THE SINS OF THE FATHER

As appears to be the case for many Canadians (and perhaps most, if reported polling is to be believed), the settlement of the Charter case brought by Omar Khadr has left me deeply disappointed.  However, in my case that disappointment lies not in the substance of that settlement but in the inability and/or unwillingness of the government to acknowledge the complexities that make it so divisive.

To liberals (but apparently not all Liberals), the calculus is simple: the Supreme Court has ruled that Mr. Khadr’s Charter rights were breached in Canada’s explicit endorsement of his continuing incarceration in and mistreatment at Guantanamo Bay.  With this finding, a ruling favourable to the plaintiff in the civil action brought by Mr. Khadr was a certainty.  The appropriate range for the award of damages had been established by the earlier settlement with Maher Arar.  Any further litigation in the matter would have only resulted in the incurrence of additional cost to Canadian taxpayers.

Of course, this represents only the legal and rational argument for settlement.  The moral argument, many would argue, is perhaps even more compelling.  By any measure, Omar Khadr was a child soldier, recruited by his own father to serve the jihadist cause of al-Quaeda.  If this same situation had arisen with respect to an African child soldier, we would not hesitate to identify such a child as a victim, irrespective of whatever atrocities (or in this case, basic acts of warfare) that had been committed by the child.  The fact that this child was offered up to such service by his own parent and from the safety and relative comfort of residency in Canada should only intensify our support for a settlement with respect to our government’s complicity in his imprisonment and mistreatment by the Americans.

So if this settlement can be so easily reconciled on legal, rational and moral grounds, surely there can be no room for dissent.  But there is in fact widespread dissent, and it too can be justified on a reasonable moral argument.  Democracies, including liberal democracies, cannot survive solely on the presumption of a unanimous commitment to right wrongs.  There will inevitably be disagreements over which wrongs merit righting, and what and how much need be done to right any such wrongs.

In recognition of the impossibility of unanimity in the full detail our individual moral judgments, we bind ourselves as a nation in a general commitment to moral behaviour and a corresponding general expectation of loyalty to our common welfare.  This type of loyalty is mostly ardently demonstrated in military service, in which citizens commit themselves to act in accordance with the will of the government of the day and not on the basis of their own personal morality.

Those that undertake such exceptional commitments of loyalty do so only in return for a fair wage.  We offer no exceptional reward, and only break with our covenant when we, through negligence or malice, punish those who have offered their loyalty.  Conversely, the freedoms promised to us by the Charter do not allow us to punish those who do not offer their loyalty.  Indeed, every citizen is free to express views that many might view as disloyal.  The only reasonable expectation is that such citizens not be rewarded for such behaviour lest we denigrate the expectation of loyalty that is critical to cohesive nationhood.

Which brings us back to the Khadr settlement.  Mr.
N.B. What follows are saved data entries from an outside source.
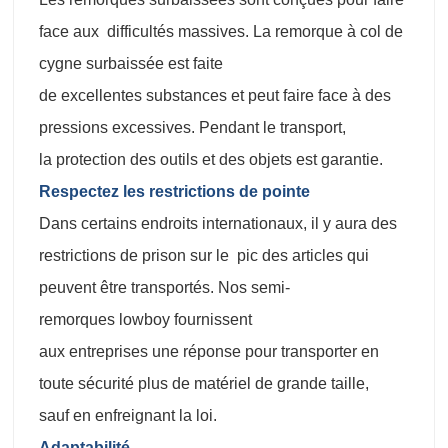
face aux difficultés massives. La remorque à col de
cygne surbaissée est faite
de excellentes substances et peut faire face à des
pressions excessives. Pendant le transport,
la protection des outils et des objets est garantie.
Respectez les restrictions de pointe
Dans certains endroits internationaux, il y aura des
restrictions de prison sur le pic des articles qui
peuvent être transportés. Nos semi-
remorques lowboy fournissent
aux entreprises une réponse pour transporter en
toute sécurité plus de matériel de grande taille,
sauf en enfreignant la loi.
Adaptabilité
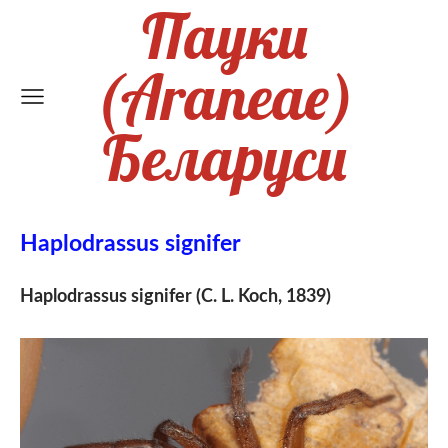
Пауки
(Araneae)
Беларуси
Haplodrassus signifer
Haplodrassus signifer (C. L. Koch, 1839)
Khadr’s loyalty to Canada is irrelevant to his right to the compensation that is the subject of the settlement.  So too is his loyalty to his family.  For the record he has said nothing publicly to suggest he has anything but an appropriate loyalty to both his country and his family, notwithstanding the peril that the latter placed him in and from which the former was reluctant to do much to extricate him.  Just as there were government officials who condoned and participated in the breach of his Charter rights, there were responsible adults within the Khadr family beyond his deceased father who expressly condoned his deployment as a child soldier in a foreign cause.  Furthermore, it is possible and perhaps likely that there remain members of his family who continue to be involved in jihadist activity in places in which Canada and its allies maintain a military presence.
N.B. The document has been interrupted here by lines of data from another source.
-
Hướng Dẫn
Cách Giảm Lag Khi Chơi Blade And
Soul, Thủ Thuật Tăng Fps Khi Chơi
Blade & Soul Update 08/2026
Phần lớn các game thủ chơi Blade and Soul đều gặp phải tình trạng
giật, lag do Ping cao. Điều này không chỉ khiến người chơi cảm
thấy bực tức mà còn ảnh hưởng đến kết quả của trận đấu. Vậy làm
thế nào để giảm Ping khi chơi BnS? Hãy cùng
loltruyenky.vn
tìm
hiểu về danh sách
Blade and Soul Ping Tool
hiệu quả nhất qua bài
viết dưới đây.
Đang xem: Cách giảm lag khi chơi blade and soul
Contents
The Canadian government should be obliged to pay Mr. Khadr the amount required to negate the disadvantages to his future earning potential that have resulted from his characterization as a terrorist rather than a cruelly exploited child soldier since it is in that characterization that it has been complicit.

However, to the extent that the settlement received by Omar Khadr exceeds that base amount, there exists a material risk that others in his family will be indirectly rewarded for declining to act in a manner that reflects loyalty to this country or to Mr. Khadr himself.

The settlement extended by the Canadian government is rumoured to be $10.5 million.  If correct, it certainly exceeds the amount required to offset any economic disadvantage that Mr. Khadr is likely to suffer as a consequence of his notoriety.  There are two justifications for this excess that have been suggested.

The most fundamental reason for the $20 million action brought by Mr. Khadr against the Canadian government and the purported $10.5 million settlement amount is the argument that the award must include exemplary and punitive damages that condemn and deter the impugned  behaviour rather than merely compensate the victim.  While this concept make sense in the context of private actors, the immediacy of the deterrence is lost when the defendant is a government.  Punishing current taxpayers for the acts of prior administrations is not likely to directly alter either the behaviour of the  current government nor the future voting behaviour of taxpayers.  Accordingly, the consideration of deterrence in the context of actions such as this seems misplaced

However, even if one nonetheless accepts the notion that exemplary and punitive damages are appropriate in this case, there remains the question of how substantial these damages should be.  In this case it has been suggested that the earlier Arar settlement had established $10.5 million as the benchmark for Charter breaches of this sort.  On this point, there would appear to be a fundamental basis for distinguishing these cases in a fashion that is favourable to the government.  That argument is rooted in the observation that it was the act of the Canadian authorities in identifying Mr. Arar to the Americans that set in motion the events that led to his “extraordinary rendition”  to Syria for detention and torture.  In the Khadr case, Canadian authorities played no role in placing him in Afghanistan nor Guantanamo.  The breach of his Charter rights only arose on the government’s acquiescence in his continued detention and its participation in his interrogation.  This would seem to be reasonable basis for distinguishing the level of exemplary and punitive damages to which Mr. Khadr should be entitled.

Mr. Khadr is owed a settlement, but Canadians are within their right to expect that the settlement be sized or otherwise structured to avoid the likelihood of indirectly benefiting those whose betrayal of both Omar Khadr and any reasonable standard of loyalty to Canada was at least as substantial as the government’s breach of Mr. Khadr’s Charter rights.  By failing to acknowledge the need to reconcile these conflicting obligations, the government has failed to appropriately justify this settlement.